1. since these analyses start with assumptions about function and form, the are more useful in introducing students to academic texts, or outsiders to a ny new genre, such as grant proposals, software documentation (P.55).
2. we have something to teach writers (coursework essay, university prospectus, bureaucratic report) about the complex interactions represented in texts, and such teaching may help them write considerably more readably and effectively (p.61)
October 23, 2005
Candlin, C.N. & K. Hyland. 1999. Writing: Texts, Processes and Practices. Essex: Addison Wesley Longman Limited.
texts are multidimensional constructs requiring multiple perspectives for their understanding. writing is more than the generation of text-linguistic product.
writing as text is thus not usefully seperated from writing as process and interpretation, and neither can easily be divorced from the specific local circumstances in which writing takes place nor from the broader institutional and socio-historical context which inform those particlar occasions of writing.
TEXTUAL APPROACH sees textual variation and similarity in terms of lexico-grammatical and discursice patterining, as particular genres.
INTERACTIVE APPROACH sees text as a product of interaction between writer and readers. therefore, some perspectives taken into account are:
- face (Brown and Levinson, 1987)
- implicature and the maxims of interpretation and politeness (Grice, 1975, Leech)
- mechanisms for conveying newness of information and appealing to shared knowledge (Prince, 1992)
- predictive models of discourse coherence based on schemata and scripts (Schank and Abelson, 1977, van Dijk and kintsch, 1983).
constitutes local context
SOCIAL AND INSTITUTIONAL PRACTICES sees discursive conventions as authorised and valued by social groups and, institutional sites, or discourse communities.

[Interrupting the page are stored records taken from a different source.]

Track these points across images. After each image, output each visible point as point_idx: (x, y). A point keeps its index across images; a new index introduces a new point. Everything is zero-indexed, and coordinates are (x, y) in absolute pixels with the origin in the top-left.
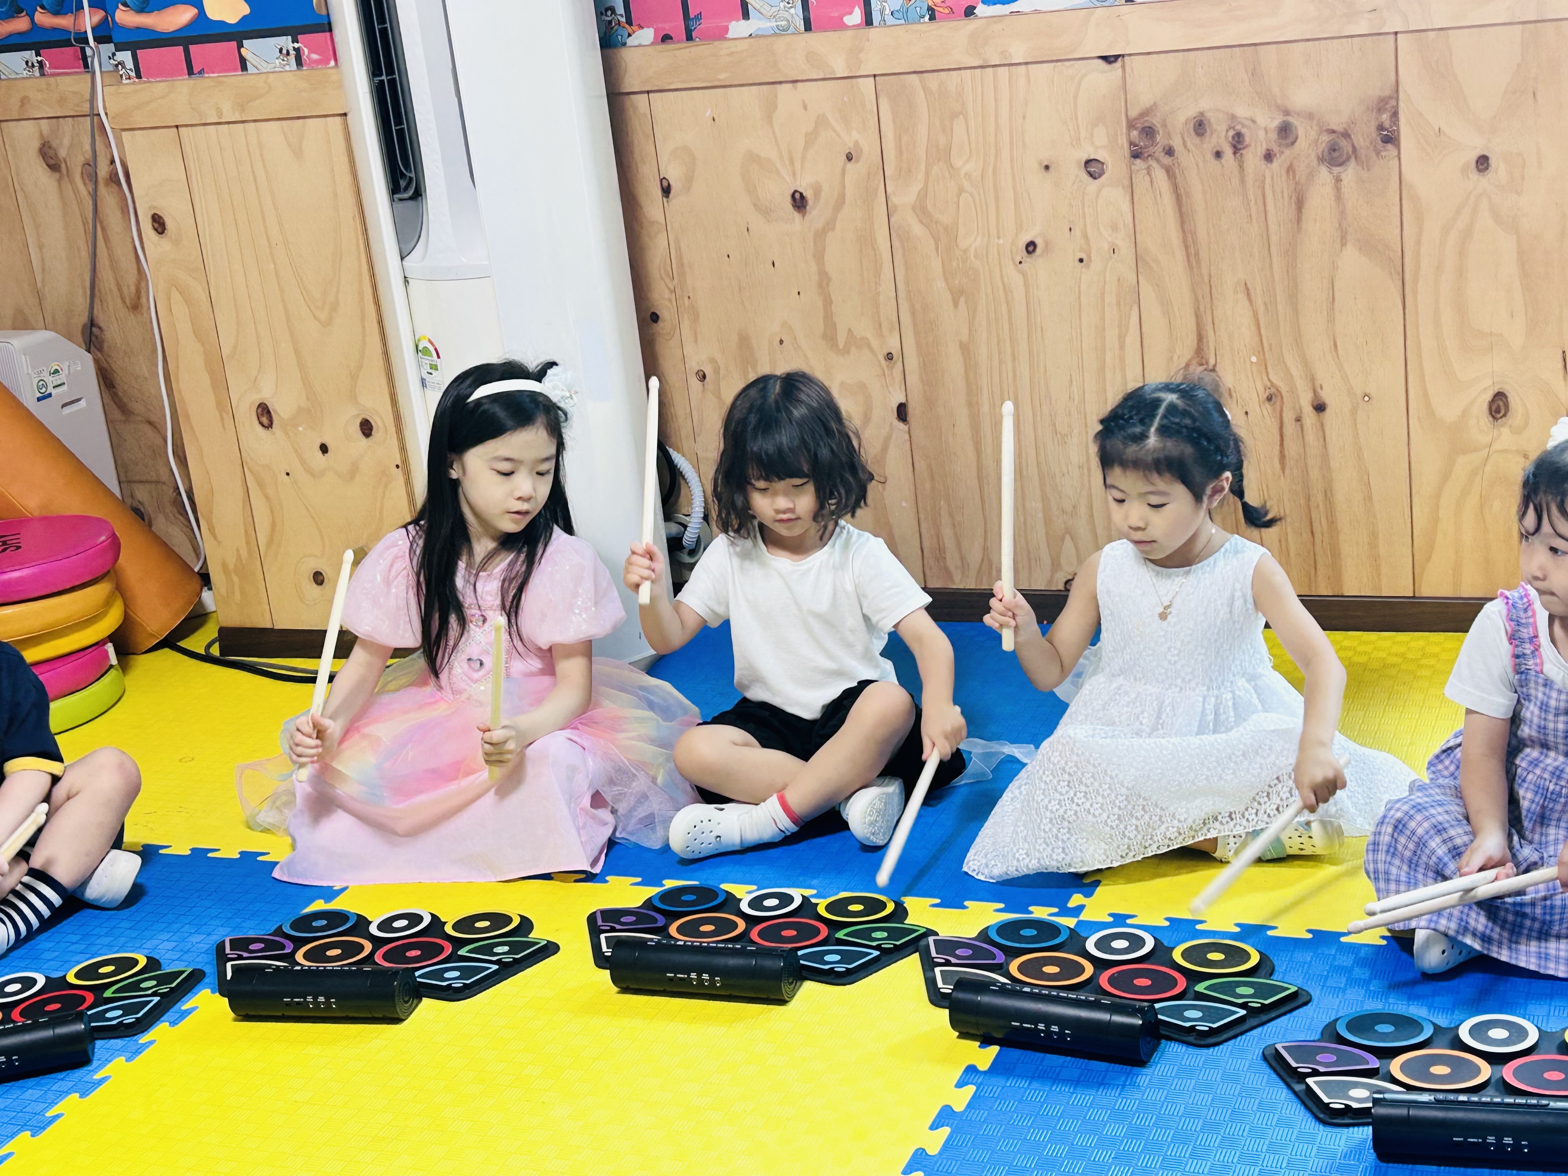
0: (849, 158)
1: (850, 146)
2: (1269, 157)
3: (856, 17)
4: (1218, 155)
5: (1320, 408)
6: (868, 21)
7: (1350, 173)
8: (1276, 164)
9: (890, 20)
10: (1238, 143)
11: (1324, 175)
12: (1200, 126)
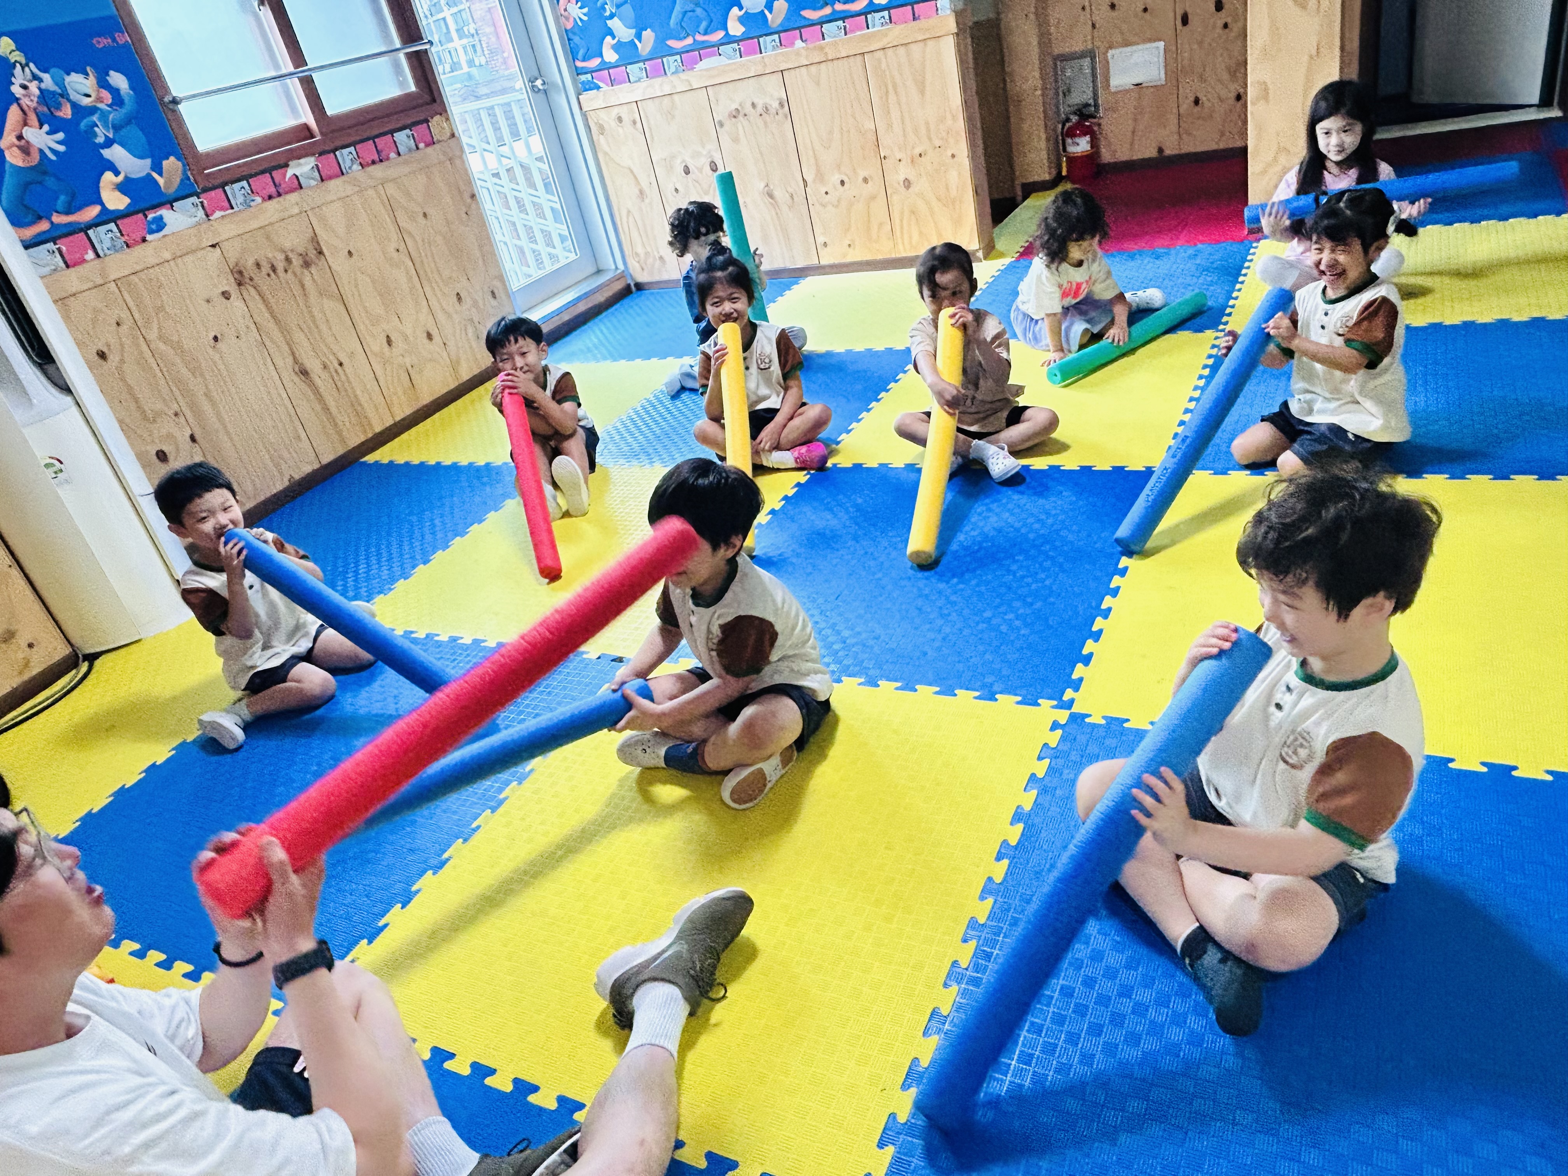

This approach considers the overall framework of social meanings and socially based ideological schemata inscribed in its creation and interpretation.
Bhatia, V.K. "Integrating products, processes, purposes and participants in professional writing"
Bhatia differentiates between professional writing and academic writing. Academic writing is:
- often undertaken in the context of classroom
- meant to serve a given set of communicative purposes, for a specified single readership
a complex, dynamic and multifunctional activity
genre has generic integrity which is often perceived in applied genre literature in terms of typical lexico-grammatical and discourse patterns, simply because these are the most obvious surface-level linguistic features of textual genres.
Bathia (1993) generic integrity is a reflection of the form-function relationship that so often characterises a generic construct. On the one hand, this relationship between formal and functional aspects of language use reflects a specific cognitive structuring to the genre, on the other hand, it also reflects the communicative purpose(s) that the genre tends to seve.
Indicators of generic integrity:
- the rhetorical context in which the genre is situated
- the communicative purpose(s)
- cognitive structure that it is meant to represent
learning to write professional genre is more like being initiated into professional or disciplinary practices than like learning to write in the academy. It is not simple a matter of learning the language, or even learning the rules of the game, it is more like acquiring rules of the game in order to be able to exploit and manipulate them to fulfil professional and disciplinary goals within well-defined and established contexts.
my general comment on Bhatia's article: i don't like the way he writes his essay. it's just too complicated and not reader-friendly. but perhaps, because I don't like the subject.
Myers, Greg. "Interaction in writing: principles and problems"
mostly sees a text as interaction between writer and reader conforming to cooperative principles, politeness.